[Start of section]

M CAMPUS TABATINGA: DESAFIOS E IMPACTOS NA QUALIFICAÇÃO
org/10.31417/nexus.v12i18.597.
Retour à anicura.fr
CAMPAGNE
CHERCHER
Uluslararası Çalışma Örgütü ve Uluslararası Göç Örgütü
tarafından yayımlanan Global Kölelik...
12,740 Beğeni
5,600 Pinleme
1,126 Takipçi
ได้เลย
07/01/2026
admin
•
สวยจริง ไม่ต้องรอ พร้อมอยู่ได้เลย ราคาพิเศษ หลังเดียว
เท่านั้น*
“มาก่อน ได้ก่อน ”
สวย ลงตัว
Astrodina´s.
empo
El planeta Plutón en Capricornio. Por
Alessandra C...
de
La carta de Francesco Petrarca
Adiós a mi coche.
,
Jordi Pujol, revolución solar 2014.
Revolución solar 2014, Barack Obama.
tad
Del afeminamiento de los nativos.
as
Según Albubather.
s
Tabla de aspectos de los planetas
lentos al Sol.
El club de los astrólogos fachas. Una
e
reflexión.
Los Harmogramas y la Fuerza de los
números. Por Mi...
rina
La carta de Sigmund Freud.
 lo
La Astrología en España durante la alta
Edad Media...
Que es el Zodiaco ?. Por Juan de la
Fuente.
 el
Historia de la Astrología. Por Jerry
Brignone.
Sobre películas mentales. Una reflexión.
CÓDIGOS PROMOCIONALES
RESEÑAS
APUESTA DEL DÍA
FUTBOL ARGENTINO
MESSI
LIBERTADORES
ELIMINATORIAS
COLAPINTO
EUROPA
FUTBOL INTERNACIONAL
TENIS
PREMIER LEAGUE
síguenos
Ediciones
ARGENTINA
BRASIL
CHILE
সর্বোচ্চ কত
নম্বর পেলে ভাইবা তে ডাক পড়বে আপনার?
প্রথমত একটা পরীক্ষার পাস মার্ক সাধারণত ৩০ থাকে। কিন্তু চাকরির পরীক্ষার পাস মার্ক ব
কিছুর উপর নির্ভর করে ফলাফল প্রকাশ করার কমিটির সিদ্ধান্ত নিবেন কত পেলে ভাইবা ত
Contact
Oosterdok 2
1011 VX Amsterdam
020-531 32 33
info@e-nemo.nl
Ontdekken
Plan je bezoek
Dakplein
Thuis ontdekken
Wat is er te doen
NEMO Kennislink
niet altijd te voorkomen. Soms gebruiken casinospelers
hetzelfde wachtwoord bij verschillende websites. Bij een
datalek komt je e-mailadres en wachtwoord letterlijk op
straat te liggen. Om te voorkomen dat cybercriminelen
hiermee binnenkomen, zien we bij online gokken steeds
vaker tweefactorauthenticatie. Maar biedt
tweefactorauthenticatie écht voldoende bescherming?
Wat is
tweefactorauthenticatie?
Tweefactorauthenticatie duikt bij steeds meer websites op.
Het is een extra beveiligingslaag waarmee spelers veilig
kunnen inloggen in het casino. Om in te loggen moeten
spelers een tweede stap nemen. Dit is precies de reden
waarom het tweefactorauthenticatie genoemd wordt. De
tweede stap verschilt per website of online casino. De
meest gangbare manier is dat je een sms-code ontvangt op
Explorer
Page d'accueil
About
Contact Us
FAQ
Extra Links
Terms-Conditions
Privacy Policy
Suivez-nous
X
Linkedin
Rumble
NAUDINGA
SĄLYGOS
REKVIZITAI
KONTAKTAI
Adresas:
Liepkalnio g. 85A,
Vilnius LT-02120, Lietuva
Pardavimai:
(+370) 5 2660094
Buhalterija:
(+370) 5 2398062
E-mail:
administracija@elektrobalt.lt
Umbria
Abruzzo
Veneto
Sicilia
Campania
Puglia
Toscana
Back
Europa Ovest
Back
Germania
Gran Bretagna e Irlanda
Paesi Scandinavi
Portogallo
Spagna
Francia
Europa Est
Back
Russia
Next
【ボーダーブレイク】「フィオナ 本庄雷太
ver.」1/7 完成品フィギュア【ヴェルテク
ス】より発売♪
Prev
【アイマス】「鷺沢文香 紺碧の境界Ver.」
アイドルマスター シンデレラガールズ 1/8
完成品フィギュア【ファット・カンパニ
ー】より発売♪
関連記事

[End of section]
[Start of section]

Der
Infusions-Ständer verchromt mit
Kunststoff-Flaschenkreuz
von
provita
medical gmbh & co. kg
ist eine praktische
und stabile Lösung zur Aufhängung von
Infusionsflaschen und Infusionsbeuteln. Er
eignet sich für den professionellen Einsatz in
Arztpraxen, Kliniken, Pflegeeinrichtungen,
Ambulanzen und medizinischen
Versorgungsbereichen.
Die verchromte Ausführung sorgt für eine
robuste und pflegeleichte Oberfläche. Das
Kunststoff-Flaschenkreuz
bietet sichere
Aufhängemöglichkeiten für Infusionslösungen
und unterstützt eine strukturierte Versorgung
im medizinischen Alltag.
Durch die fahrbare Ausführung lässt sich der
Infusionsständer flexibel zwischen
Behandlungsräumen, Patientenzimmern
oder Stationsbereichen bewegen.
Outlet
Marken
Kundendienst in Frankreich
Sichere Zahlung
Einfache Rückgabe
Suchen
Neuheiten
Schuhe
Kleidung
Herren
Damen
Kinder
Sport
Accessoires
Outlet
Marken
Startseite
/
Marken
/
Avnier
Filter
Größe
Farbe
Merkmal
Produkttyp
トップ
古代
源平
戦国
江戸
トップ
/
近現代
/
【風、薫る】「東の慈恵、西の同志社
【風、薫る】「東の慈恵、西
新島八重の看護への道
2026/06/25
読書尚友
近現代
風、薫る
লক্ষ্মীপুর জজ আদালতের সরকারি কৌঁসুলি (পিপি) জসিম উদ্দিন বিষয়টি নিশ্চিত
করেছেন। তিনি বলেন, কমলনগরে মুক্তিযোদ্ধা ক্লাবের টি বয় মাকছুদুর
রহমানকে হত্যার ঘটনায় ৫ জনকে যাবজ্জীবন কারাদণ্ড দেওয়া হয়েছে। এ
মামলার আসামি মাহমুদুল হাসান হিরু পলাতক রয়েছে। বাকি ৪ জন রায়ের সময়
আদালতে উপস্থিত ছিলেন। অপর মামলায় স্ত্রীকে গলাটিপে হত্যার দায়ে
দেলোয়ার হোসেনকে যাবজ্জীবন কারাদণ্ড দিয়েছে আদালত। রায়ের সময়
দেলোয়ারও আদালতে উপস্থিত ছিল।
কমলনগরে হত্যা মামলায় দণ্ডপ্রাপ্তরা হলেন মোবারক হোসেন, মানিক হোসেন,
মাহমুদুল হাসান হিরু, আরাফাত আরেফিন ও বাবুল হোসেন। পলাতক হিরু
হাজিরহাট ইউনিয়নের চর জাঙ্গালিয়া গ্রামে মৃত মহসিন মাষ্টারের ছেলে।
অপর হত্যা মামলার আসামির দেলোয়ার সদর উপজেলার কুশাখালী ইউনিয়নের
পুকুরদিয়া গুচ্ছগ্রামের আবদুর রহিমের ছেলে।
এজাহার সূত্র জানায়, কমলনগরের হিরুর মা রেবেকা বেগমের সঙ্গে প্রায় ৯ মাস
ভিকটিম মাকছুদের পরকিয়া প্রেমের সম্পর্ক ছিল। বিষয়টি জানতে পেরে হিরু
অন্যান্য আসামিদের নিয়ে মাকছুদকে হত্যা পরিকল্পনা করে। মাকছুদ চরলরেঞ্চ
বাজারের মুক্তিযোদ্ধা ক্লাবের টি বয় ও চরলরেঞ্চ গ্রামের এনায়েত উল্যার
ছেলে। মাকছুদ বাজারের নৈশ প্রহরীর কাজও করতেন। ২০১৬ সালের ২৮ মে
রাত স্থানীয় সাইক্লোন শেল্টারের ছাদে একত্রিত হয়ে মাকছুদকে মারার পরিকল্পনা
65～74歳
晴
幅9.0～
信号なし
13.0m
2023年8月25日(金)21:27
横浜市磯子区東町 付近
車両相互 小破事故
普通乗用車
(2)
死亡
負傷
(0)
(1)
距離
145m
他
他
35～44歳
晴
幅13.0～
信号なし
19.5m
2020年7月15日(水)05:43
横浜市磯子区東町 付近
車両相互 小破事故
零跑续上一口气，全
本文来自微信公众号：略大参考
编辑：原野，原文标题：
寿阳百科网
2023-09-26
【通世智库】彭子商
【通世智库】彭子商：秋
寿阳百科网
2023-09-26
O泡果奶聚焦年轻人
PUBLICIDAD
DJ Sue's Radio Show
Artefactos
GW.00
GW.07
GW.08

[End of section]

## WHAT YOU SHOULD DO
Copy the material from the line containing "M CAMPUS TABATINGA: DESAFIOS" up to and including the line containing "Jordi Pujol, revolución solar 2014.".

## REPLY
M CAMPUS TABATINGA: DESAFIOS E IMPACTOS NA QUALIFICAÇÃO
org/10.31417/nexus.v12i18.597.
Retour à anicura.fr
CAMPAGNE
CHERCHER
Uluslararası Çalışma Örgütü ve Uluslararası Göç Örgütü
tarafından yayımlanan Global Kölelik...
12,740 Beğeni
5,600 Pinleme
1,126 Takipçi
ได้เลย
07/01/2026
admin
•
สวยจริง ไม่ต้องรอ พร้อมอยู่ได้เลย ราคาพิเศษ หลังเดียว
เท่านั้น*
“มาก่อน ได้ก่อน ”
สวย ลงตัว
Astrodina´s.
empo
El planeta Plutón en Capricornio. Por
Alessandra C...
de
La carta de Francesco Petrarca
Adiós a mi coche.
,
Jordi Pujol, revolución solar 2014.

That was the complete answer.